RBI in the report said: “The business expectations index (BEI) reverted to the expansion zone and stood at 111.4 in Q3:2020-21 from 99.5 in the previous quarter. Further, the overall financial situation and availability of finance portrayed optimism.” It noted that the overall business sentiment in the Indian manufacturing sector, as reflected by the business assessment index (BAI), surged from a record low at 55.3 in the first quarter of FY 2020-21 to 96.2 in the second quarter, though it remained in the contraction zone.

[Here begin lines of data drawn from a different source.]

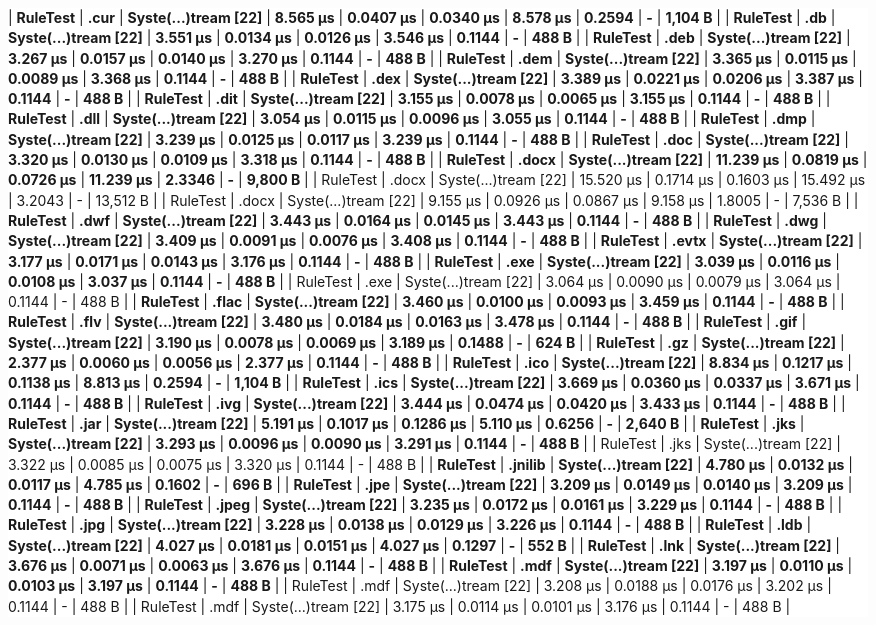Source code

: | **RuleTest** |      **.cur** | **Syste(...)tream [22]** |   **8.565 μs** | **0.0407 μs** | **0.0340 μs** |   **8.578 μs** |  **0.2594** |       **-** |   **1,104 B** |
| **RuleTest** |       **.db** | **Syste(...)tream [22]** |   **3.551 μs** | **0.0134 μs** | **0.0126 μs** |   **3.546 μs** |  **0.1144** |       **-** |     **488 B** |
| **RuleTest** |      **.deb** | **Syste(...)tream [22]** |   **3.267 μs** | **0.0157 μs** | **0.0140 μs** |   **3.270 μs** |  **0.1144** |       **-** |     **488 B** |
| **RuleTest** |      **.dem** | **Syste(...)tream [22]** |   **3.365 μs** | **0.0115 μs** | **0.0089 μs** |   **3.368 μs** |  **0.1144** |       **-** |     **488 B** |
| **RuleTest** |      **.dex** | **Syste(...)tream [22]** |   **3.389 μs** | **0.0221 μs** | **0.0206 μs** |   **3.387 μs** |  **0.1144** |       **-** |     **488 B** |
| **RuleTest** |      **.dit** | **Syste(...)tream [22]** |   **3.155 μs** | **0.0078 μs** | **0.0065 μs** |   **3.155 μs** |  **0.1144** |       **-** |     **488 B** |
| **RuleTest** |      **.dll** | **Syste(...)tream [22]** |   **3.054 μs** | **0.0115 μs** | **0.0096 μs** |   **3.055 μs** |  **0.1144** |       **-** |     **488 B** |
| **RuleTest** |      **.dmp** | **Syste(...)tream [22]** |   **3.239 μs** | **0.0125 μs** | **0.0117 μs** |   **3.239 μs** |  **0.1144** |       **-** |     **488 B** |
| **RuleTest** |      **.doc** | **Syste(...)tream [22]** |   **3.320 μs** | **0.0130 μs** | **0.0109 μs** |   **3.318 μs** |  **0.1144** |       **-** |     **488 B** |
| **RuleTest** |     **.docx** | **Syste(...)tream [22]** |  **11.239 μs** | **0.0819 μs** | **0.0726 μs** |  **11.239 μs** |  **2.3346** |       **-** |   **9,800 B** |
| RuleTest |     .docx | Syste(...)tream [22] |  15.520 μs | 0.1714 μs | 0.1603 μs |  15.492 μs |  3.2043 |       - |  13,512 B |
| RuleTest |     .docx | Syste(...)tream [22] |   9.155 μs | 0.0926 μs | 0.0867 μs |   9.158 μs |  1.8005 |       - |   7,536 B |
| **RuleTest** |      **.dwf** | **Syste(...)tream [22]** |   **3.443 μs** | **0.0164 μs** | **0.0145 μs** |   **3.443 μs** |  **0.1144** |       **-** |     **488 B** |
| **RuleTest** |      **.dwg** | **Syste(...)tream [22]** |   **3.409 μs** | **0.0091 μs** | **0.0076 μs** |   **3.408 μs** |  **0.1144** |       **-** |     **488 B** |
| **RuleTest** |     **.evtx** | **Syste(...)tream [22]** |   **3.177 μs** | **0.0171 μs** | **0.0143 μs** |   **3.176 μs** |  **0.1144** |       **-** |     **488 B** |
| **RuleTest** |      **.exe** | **Syste(...)tream [22]** |   **3.039 μs** | **0.0116 μs** | **0.0108 μs** |   **3.037 μs** |  **0.1144** |       **-** |     **488 B** |
| RuleTest |      .exe | Syste(...)tream [22] |   3.064 μs | 0.0090 μs | 0.0079 μs |   3.064 μs |  0.1144 |       - |     488 B |
| **RuleTest** |     **.flac** | **Syste(...)tream [22]** |   **3.460 μs** | **0.0100 μs** | **0.0093 μs** |   **3.459 μs** |  **0.1144** |       **-** |     **488 B** |
| **RuleTest** |      **.flv** | **Syste(...)tream [22]** |   **3.480 μs** | **0.0184 μs** | **0.0163 μs** |   **3.478 μs** |  **0.1144** |       **-** |     **488 B** |
| **RuleTest** |      **.gif** | **Syste(...)tream [22]** |   **3.190 μs** | **0.0078 μs** | **0.0069 μs** |   **3.189 μs** |  **0.1488** |       **-** |     **624 B** |
| **RuleTest** |       **.gz** | **Syste(...)tream [22]** |   **2.377 μs** | **0.0060 μs** | **0.0056 μs** |   **2.377 μs** |  **0.1144** |       **-** |     **488 B** |
| **RuleTest** |      **.ico** | **Syste(...)tream [22]** |   **8.834 μs** | **0.1217 μs** | **0.1138 μs** |   **8.813 μs** |  **0.2594** |       **-** |   **1,104 B** |
| **RuleTest** |      **.ics** | **Syste(...)tream [22]** |   **3.669 μs** | **0.0360 μs** | **0.0337 μs** |   **3.671 μs** |  **0.1144** |       **-** |     **488 B** |
| **RuleTest** |      **.ivg** | **Syste(...)tream [22]** |   **3.444 μs** | **0.0474 μs** | **0.0420 μs** |   **3.433 μs** |  **0.1144** |       **-** |     **488 B** |
| **RuleTest** |      **.jar** | **Syste(...)tream [22]** |   **5.191 μs** | **0.1017 μs** | **0.1286 μs** |   **5.110 μs** |  **0.6256** |       **-** |   **2,640 B** |
| **RuleTest** |      **.jks** | **Syste(...)tream [22]** |   **3.293 μs** | **0.0096 μs** | **0.0090 μs** |   **3.291 μs** |  **0.1144** |       **-** |     **488 B** |
| RuleTest |      .jks | Syste(...)tream [22] |   3.322 μs | 0.0085 μs | 0.0075 μs |   3.320 μs |  0.1144 |       - |     488 B |
| **RuleTest** |   **.jnilib** | **Syste(...)tream [22]** |   **4.780 μs** | **0.0132 μs** | **0.0117 μs** |   **4.785 μs** |  **0.1602** |       **-** |     **696 B** |
| **RuleTest** |      **.jpe** | **Syste(...)tream [22]** |   **3.209 μs** | **0.0149 μs** | **0.0140 μs** |   **3.209 μs** |  **0.1144** |       **-** |     **488 B** |
| **RuleTest** |     **.jpeg** | **Syste(...)tream [22]** |   **3.235 μs** | **0.0172 μs** | **0.0161 μs** |   **3.229 μs** |  **0.1144** |       **-** |     **488 B** |
| **RuleTest** |      **.jpg** | **Syste(...)tream [22]** |   **3.228 μs** | **0.0138 μs** | **0.0129 μs** |   **3.226 μs** |  **0.1144** |       **-** |     **488 B** |
| **RuleTest** |      **.ldb** | **Syste(...)tream [22]** |   **4.027 μs** | **0.0181 μs** | **0.0151 μs** |   **4.027 μs** |  **0.1297** |       **-** |     **552 B** |
| **RuleTest** |      **.lnk** | **Syste(...)tream [22]** |   **3.676 μs** | **0.0071 μs** | **0.0063 μs** |   **3.676 μs** |  **0.1144** |       **-** |     **488 B** |
| **RuleTest** |      **.mdf** | **Syste(...)tream [22]** |   **3.197 μs** | **0.0110 μs** | **0.0103 μs** |   **3.197 μs** |  **0.1144** |       **-** |     **488 B** |
| RuleTest |      .mdf | Syste(...)tream [22] |   3.208 μs | 0.0188 μs | 0.0176 μs |   3.202 μs |  0.1144 |       - |     488 B |
| RuleTest |      .mdf | Syste(...)tream [22] |   3.175 μs | 0.0114 μs | 0.0101 μs |   3.176 μs |  0.1144 |       - |     488 B |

Bleak bank credit offtake in Apr-Sep
Despite huge cash reserves, the domestic banks are suffering from poor credit offtake. The lower interest rates failed to lure customers to avail of loans during the first half of the current financial year 2020-21. Experts attribute the reasons to the low credit offtake to the weak demand and persistent uncertainty amid the pandemic. RBI notes that “during H1 2020-21, bank credit offtake was anaemic, reflecting weak demand and uncertainty in the wake of the pandemic. Non-food credit growth (y-o-y) was 5.1 per cent as of September 25, 2020, lower than 8.6 per cent a year ago, driven by weak momentum and base effects. The slowdown in credit growth was spread across all bank groups, especially foreign banks.” Credit growth of the public sector banks remained modest, although with some uptick since March 2020. “Of the incremental credit extended by the scheduled commercial banks (SCBs) on a year-on-year basis (September 27, 2019 to September 25, 2020), 62.3 per cent was provided by the public sector banks and 41.2 per cent by the private sector banks, while the share of the foreign banks turned negative,” said the report. The deceleration in non-food credit growth was broad-based, with credit offtake slowing down in all the major sectors. Though personal loans and credit to agriculture registered some improvement in July 2020, the momentum could not be sustained in August.